Tub incorrectly set in mortar

Discussion in 'Shower & Bathtub Forum & Blog' started by DNP, Oct 26, 2009.

  1. DNP

    DNP New Member

    Messages:
    2
    Location:
    manassa
    A fiberglass drop in Jacuzzi brand tub was recently set into a mortar base, while level, it is not resting on the tub frame.

    Question: Should I (can I) remove the tub, break up the mortar and re-set the tub altogether? I don't know if the mortar adheres to the tub to the extent that an attempt to remove the tub would destroy it. If it doesn't destroy the tub, the extra work to get it right would be worth it to me.

    If removal of the tub is not possible, I'm thinking it's possible to fill in gap around the lip of the tub with mortar to eliminate the "squeak" when you rest on the lip of the tub.
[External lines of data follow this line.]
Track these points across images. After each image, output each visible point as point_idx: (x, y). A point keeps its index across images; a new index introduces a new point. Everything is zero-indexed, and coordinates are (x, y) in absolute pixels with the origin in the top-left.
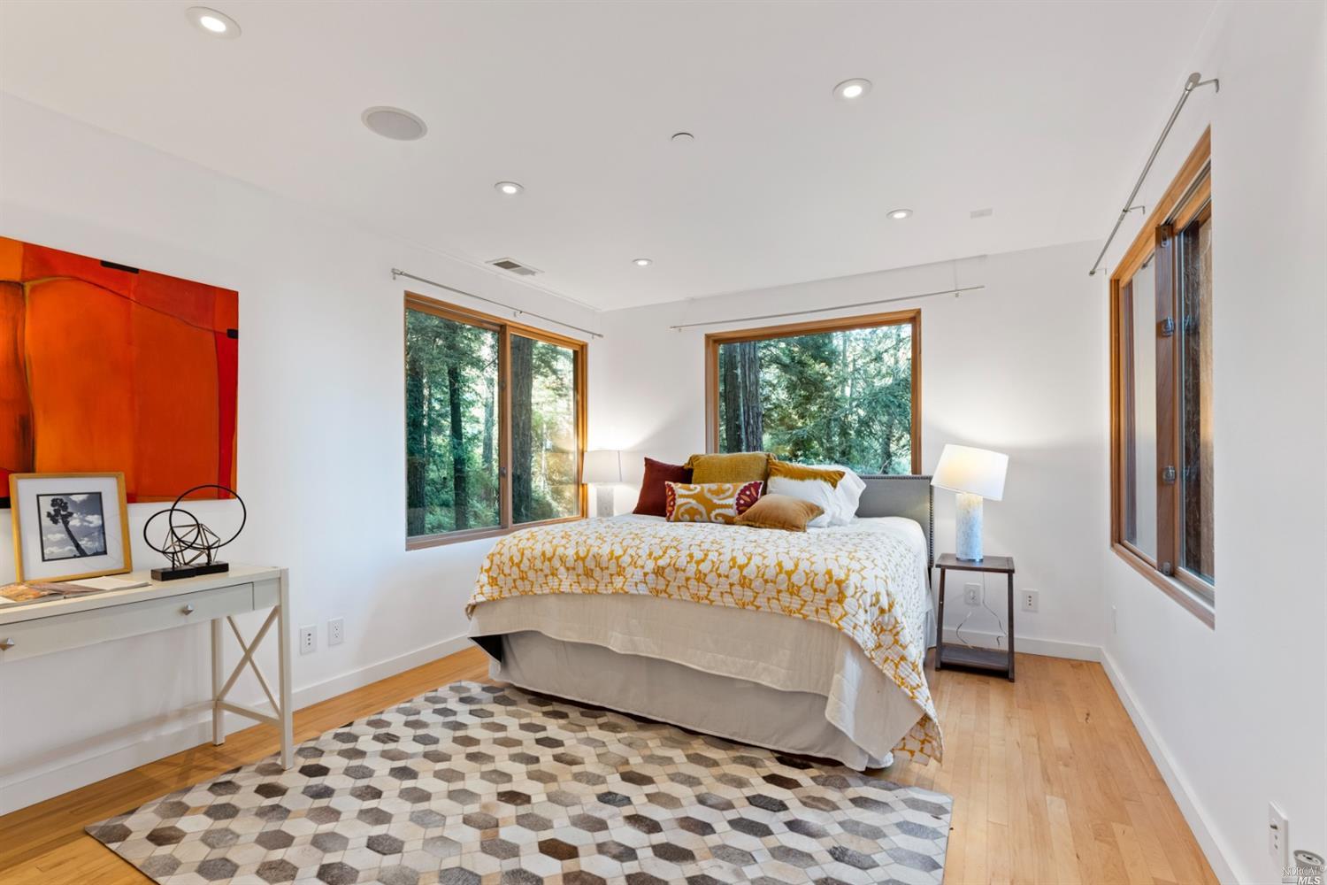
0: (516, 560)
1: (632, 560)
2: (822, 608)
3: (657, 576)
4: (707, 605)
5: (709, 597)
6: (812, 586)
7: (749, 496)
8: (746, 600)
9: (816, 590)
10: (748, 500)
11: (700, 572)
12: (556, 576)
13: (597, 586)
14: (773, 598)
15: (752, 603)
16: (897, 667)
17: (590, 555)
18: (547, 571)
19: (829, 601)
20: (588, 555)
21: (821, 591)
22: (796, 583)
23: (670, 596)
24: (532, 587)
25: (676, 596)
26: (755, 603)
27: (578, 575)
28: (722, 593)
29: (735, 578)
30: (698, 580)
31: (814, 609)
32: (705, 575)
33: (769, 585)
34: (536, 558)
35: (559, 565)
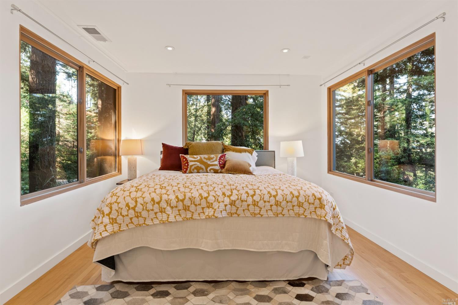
0: (131, 206)
1: (215, 199)
2: (313, 211)
3: (231, 206)
4: (259, 217)
5: (261, 213)
6: (308, 202)
7: (223, 160)
8: (279, 212)
9: (310, 204)
10: (223, 162)
11: (255, 201)
12: (165, 212)
13: (192, 215)
14: (291, 209)
15: (281, 213)
16: (341, 232)
17: (187, 197)
18: (156, 210)
19: (316, 208)
20: (185, 198)
21: (312, 204)
22: (301, 201)
23: (238, 215)
24: (145, 221)
25: (242, 215)
26: (282, 213)
27: (179, 210)
28: (267, 210)
29: (273, 202)
30: (254, 205)
31: (309, 212)
32: (258, 202)
33: (289, 204)
34: (147, 203)
35: (166, 206)
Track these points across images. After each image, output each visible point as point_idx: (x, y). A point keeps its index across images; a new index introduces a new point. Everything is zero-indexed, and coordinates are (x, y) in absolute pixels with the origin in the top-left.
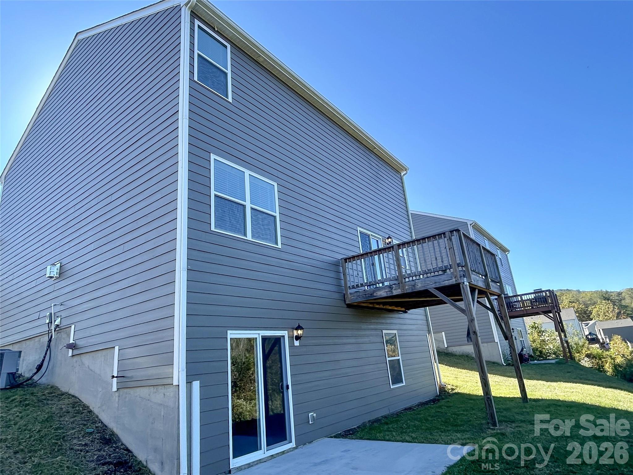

Advisable or not?

    Thanks in advance.

    Dave
  2. jadnashua

    jadnashua Retired Defense Industry Engineer xxx

    Messages:
    22,313
    Location:
    New England
    The edges of the tub should be supported by ledger boards, and the base could be fine. If when you step in the tub (not sit on the edge), things squeak and you can feel or hear things moving, then it wasn't set in the mortar well. Sitting on the edge has little to do with how well the base is supported - that must be supported independently with the ledger boards.

    Depends on what mortar was used, normally it won't stick much. If you do take it out, slap a piece of plastic film on the top of the mortar before you set the tub, then it won't be a problem. The goal is support, not adhesion.
  3. DNP

    DNP New Member

    Messages:
    2
    Location:
    manassa
    Thanks for the prompt response.

    Tub bottom is firmly supported. No movement, no squeak. The mortars seems to have been applied to thick so the edge of the tub is not supported by the frame. I know that's not terribly important. The edge just flexes a bit and squeaks a little. If correctable without ruining the tub, I'll pop it out and replace it. I can see the mortar is set on plastic, but I dont' see plastic between the mortar and tub. That would have been nice.

    Thanks again.
  4. jadnashua

    jadnashua Retired Defense Industry Engineer xxx

    Messages:
    22,313
    Location:
    New England
    If mortar dries, it won't be strong. Mortar needs to cure which means the water is chemically incorporated into the cement - it becomes part of the cement. If you set it on wood without isolating it with something like plastic, it will draw moisture out of the mortar before it can cure, and it will be weak.